EXERCISE INSTRUCTIONS:
Which lines of the entries hold the string "valia"? Copy each one.

+++

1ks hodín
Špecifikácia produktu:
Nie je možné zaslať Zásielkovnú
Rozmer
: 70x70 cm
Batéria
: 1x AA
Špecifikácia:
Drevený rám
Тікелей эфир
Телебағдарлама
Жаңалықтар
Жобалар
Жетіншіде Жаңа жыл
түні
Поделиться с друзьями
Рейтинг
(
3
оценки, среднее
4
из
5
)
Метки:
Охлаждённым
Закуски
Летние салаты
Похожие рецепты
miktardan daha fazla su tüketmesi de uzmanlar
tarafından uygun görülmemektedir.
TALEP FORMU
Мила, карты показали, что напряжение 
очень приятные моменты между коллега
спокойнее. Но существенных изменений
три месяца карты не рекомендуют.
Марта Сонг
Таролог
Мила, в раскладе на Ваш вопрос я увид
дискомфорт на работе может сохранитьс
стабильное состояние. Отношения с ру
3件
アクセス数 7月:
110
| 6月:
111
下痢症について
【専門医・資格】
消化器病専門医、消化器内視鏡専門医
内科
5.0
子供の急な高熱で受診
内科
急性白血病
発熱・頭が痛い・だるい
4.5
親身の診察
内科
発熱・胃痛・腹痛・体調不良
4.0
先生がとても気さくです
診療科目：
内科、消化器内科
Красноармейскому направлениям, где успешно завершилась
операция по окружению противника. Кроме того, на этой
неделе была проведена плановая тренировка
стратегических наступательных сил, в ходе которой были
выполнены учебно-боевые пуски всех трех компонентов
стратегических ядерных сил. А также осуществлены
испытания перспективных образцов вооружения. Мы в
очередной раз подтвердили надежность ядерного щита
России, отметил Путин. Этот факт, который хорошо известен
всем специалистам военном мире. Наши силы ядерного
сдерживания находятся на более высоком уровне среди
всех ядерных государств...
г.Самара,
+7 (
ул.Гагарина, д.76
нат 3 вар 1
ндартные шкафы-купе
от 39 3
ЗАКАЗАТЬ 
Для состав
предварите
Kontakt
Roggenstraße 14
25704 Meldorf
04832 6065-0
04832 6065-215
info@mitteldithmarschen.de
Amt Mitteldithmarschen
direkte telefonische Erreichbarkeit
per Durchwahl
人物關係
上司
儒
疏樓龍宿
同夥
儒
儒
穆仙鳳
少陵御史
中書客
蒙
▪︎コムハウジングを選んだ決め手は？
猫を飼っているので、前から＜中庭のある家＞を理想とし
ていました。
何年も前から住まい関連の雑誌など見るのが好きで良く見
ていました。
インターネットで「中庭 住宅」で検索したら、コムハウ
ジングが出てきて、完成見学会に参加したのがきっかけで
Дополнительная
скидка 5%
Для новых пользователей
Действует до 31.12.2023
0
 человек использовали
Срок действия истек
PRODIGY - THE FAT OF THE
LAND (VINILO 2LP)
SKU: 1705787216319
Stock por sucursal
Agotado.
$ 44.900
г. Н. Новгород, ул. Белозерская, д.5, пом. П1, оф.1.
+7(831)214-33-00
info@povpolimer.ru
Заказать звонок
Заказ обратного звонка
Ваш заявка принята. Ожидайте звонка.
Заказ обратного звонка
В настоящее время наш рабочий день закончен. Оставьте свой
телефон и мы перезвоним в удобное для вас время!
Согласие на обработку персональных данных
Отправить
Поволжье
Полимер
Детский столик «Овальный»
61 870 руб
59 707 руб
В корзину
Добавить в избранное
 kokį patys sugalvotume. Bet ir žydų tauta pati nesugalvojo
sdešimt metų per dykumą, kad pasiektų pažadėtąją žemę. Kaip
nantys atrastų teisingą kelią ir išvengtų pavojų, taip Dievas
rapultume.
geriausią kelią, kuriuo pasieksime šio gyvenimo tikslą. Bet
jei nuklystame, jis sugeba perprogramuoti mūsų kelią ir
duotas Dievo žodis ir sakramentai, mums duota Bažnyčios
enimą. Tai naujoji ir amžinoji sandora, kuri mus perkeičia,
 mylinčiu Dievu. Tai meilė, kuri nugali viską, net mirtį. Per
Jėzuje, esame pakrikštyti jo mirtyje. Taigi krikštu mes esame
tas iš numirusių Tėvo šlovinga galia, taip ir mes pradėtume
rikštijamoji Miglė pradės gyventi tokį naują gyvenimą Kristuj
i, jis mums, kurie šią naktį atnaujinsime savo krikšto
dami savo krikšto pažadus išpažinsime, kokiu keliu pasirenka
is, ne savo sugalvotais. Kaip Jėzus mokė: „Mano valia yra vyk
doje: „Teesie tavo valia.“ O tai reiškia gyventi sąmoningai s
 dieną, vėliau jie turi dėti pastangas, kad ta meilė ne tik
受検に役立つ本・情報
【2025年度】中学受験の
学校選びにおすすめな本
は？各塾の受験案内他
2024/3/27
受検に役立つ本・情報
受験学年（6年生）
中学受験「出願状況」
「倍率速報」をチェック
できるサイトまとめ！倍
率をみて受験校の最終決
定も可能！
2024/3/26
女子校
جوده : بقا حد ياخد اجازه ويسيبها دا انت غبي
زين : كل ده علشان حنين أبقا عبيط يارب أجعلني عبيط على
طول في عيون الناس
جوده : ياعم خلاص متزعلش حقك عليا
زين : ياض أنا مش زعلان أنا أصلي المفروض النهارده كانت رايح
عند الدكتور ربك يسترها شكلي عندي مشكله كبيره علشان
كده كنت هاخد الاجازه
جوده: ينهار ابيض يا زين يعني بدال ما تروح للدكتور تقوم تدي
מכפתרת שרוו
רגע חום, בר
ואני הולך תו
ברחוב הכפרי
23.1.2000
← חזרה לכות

+++

EXERCISE ANSWER:
is, ne savo sugalvotais. Kaip Jėzus mokė: „Mano valia yra vyk
doje: „Teesie tavo valia.“ O tai reiškia gyventi sąmoningai s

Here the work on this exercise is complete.